His Alcmaeonid mother, Agariste, provided him with relationships of sharply diminishing political value and her family curse, a religious defilement that was occasionally used against him by his enemies. A few days before Pericles’ birth, according to the Greek historian Herodotus, Agariste dreamed she bore a lion. The symbolism, although ambiguous, is most likely to be unfavourable. That Pericles’ skull was of unusual shape seems well attested, but one can hardly speculate about the possible psychological consequences.

The only name associated with his early education is that of the musical theorist Damon, whose influence, it is said, was not just confined to music. The arrival of the Sophist philosophers in Athens occurred during his middle life, and he seems to have taken full advantage of the society of Zeno and particularly Anaxagoras, from whom he is said to have learned impassivity in the face of trouble and insult and skepticism about alleged divine phenomena.
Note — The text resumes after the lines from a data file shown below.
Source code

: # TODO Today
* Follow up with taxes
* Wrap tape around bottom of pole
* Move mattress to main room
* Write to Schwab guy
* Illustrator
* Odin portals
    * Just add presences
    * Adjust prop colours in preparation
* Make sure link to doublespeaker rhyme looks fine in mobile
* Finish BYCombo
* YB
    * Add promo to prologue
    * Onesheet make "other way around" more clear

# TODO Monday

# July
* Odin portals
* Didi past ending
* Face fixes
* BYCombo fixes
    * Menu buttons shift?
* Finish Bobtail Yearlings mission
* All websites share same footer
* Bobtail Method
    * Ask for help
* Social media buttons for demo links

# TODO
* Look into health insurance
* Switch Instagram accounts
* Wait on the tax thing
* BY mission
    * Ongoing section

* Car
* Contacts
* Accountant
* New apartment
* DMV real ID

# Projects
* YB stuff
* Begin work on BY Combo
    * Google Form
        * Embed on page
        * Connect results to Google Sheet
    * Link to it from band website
The first known date in his life is 472 bce, when he paid for the production of the playwright Aeschylus’ Persian trilogy. Nothing further is known until 463, when he unsuccessfully prosecuted Cimon, the leading general and statesman of the day, on a charge of having neglected a chance to conquer Macedonia; this implies that Pericles advocated an aggressive policy of expansion for Athens. Only rumour associates him directly with the political convulsion of the next two years, which drove Cimon into exile, swung Athens away from its alignment with Sparta, and decisively strengthened the democratic elements in the Athenian constitution; but he probably did support the democratic leader Ephialtes in this period, and his introduction of pay for juries, unfortunately undatable, is a logical consequence of Ephialtes’ reforms.